**REQUIRED ACTIONS**
(1) According to the text on HTML encoding, why is the META element often the only way to tell the browser the encoding? Answer in one to three sentences.
(2) Quote the text on HTML encoding word for word, starting with "The previous section" and going on through "for more details.".
(3) Answer these questions from the text on HTML encoding:
(a) When does the HTTP server send the HTTP header?
(b) What directive might an Apache server have that sets the default encoding for all files to iso-8859-1?
(c) What third way of conveying the encoding exists for XHTML output?

For a browser to know what encoding an HTML file is written in, it must be told. If a browser isn't told, then it may guess wrong and render many characters wrong. The encoding can be communicated to the browser in two ways for HTML files:

  • A META tag embedded in the HTML HEAD element of the file:

    <meta  content="text/html;  charset=UTF-8"  http-equiv="Content-Type">
    
  • An encoding instruction in the HTTP header that accompanies the HTML file. The HTTP header is not in the HTML, but is sent by the HTTP server before the file and is hidden from the viewer. It provides information to the browser about the file.

    Content-type: text/html; charset=UTF-8

It is best if both of these methods are used, and of course they must both agree with the actual file encoding. Often you don't have control of the HTTP header, so using the META element is the only option.

For XHTML output, there is a third avenue to convey the encoding. Because the output is XML, it should have an XML declaration, and the declaration should also contain the encoding:

<?xml version="1.0"  encoding="UTF-8" ?>

Odd characters in HTML output

If you are seeing odd accented characters when you browse your HTML output, then you probably have an encoding problem. You are seeing special characters that are encoded one way being misinterpreted by the browser as a different encoding. For example, if a file is encoded as UTF-8 and the browser thinks it is ISO-8859-1, then a special character such as an em-dash will appear as “— in the browser. More commonly, a nonbreaking space character in UTF-8 will appear as a “ ” when viewed as ISO-8859-1.

The previous section describes how to set the encoding in the HTML. But if the HTTP server delivering the HTML gets the encoding wrong, then the browser may use the HTTP header instead of the hints within the HTML. If the odd characters become normal when the HTML file is browsed as a local file, then it is likely an HTTP server issue. For example, an Apache server might have an AddDefaultCharSet directive that sets the default encoding for all files to iso-8859-1. If you cannot fix the Apache server configuration, then you could try adding a .htaccess file to your HTML directory and add your own AddDefaultCharSet directive to it. See the Apache documentation for more details.

**INFORMATION**

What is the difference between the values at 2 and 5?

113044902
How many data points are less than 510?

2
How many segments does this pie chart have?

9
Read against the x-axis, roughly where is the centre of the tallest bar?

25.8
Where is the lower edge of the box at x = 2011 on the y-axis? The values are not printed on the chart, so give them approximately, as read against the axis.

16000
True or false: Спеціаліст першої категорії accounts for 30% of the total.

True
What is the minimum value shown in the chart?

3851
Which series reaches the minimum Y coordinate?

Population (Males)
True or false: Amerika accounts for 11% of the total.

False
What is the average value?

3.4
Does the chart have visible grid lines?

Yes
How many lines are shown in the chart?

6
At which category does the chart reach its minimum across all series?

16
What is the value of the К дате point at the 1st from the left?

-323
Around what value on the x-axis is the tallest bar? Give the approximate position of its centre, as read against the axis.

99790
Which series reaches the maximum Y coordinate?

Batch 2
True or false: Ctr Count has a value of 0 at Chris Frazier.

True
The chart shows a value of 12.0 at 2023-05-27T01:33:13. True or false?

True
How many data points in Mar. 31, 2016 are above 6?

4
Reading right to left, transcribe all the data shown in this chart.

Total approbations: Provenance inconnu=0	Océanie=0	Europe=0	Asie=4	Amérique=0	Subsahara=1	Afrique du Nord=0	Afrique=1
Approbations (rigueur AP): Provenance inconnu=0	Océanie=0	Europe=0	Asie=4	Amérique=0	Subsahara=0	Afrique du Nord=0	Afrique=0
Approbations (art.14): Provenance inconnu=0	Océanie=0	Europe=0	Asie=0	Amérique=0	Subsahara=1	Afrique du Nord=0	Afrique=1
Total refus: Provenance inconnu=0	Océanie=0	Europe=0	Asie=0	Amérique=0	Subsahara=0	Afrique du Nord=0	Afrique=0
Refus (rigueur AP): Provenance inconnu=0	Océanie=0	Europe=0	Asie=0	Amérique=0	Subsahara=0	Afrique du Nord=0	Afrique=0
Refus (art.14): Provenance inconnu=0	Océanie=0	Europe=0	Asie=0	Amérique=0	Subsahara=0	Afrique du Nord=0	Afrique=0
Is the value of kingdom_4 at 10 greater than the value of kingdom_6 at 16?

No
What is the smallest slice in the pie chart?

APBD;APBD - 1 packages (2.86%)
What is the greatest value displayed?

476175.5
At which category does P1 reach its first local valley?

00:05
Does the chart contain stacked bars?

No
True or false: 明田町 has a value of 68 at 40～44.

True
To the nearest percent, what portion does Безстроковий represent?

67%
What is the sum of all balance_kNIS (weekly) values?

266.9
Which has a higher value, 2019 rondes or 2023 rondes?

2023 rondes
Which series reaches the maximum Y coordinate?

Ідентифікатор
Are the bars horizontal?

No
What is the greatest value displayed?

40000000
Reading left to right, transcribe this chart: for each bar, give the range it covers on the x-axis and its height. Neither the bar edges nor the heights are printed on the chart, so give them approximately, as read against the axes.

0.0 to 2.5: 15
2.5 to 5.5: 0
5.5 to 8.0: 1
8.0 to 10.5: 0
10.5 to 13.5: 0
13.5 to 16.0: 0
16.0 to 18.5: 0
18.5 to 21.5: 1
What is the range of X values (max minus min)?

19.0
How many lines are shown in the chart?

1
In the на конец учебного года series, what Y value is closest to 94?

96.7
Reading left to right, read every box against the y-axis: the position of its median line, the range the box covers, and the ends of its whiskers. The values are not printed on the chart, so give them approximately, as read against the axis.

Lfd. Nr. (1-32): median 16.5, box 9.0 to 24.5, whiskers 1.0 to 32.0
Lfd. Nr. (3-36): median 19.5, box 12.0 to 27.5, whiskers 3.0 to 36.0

**COMPLETED EXERCISE**
(1) You often have no control over the HTTP header. That leaves the META element in the HTML as the only option for telling the browser the encoding.

(2)
The previous section describes how to set the encoding in the HTML. But if the HTTP server delivering the HTML gets the encoding wrong, then the browser may use the HTTP header instead of the hints within the HTML. If the odd characters become normal when the HTML file is browsed as a local file, then it is likely an HTTP server issue. For example, an Apache server might have an AddDefaultCharSet directive that sets the default encoding for all files to iso-8859-1. If you cannot fix the Apache server configuration, then you could try adding a .htaccess file to your HTML directory and add your own AddDefaultCharSet directive to it. See the Apache documentation for more details.

(3)
(a) The HTTP server sends it before the file.
(b) An AddDefaultCharSet directive.
(c) An XML declaration that contains the encoding.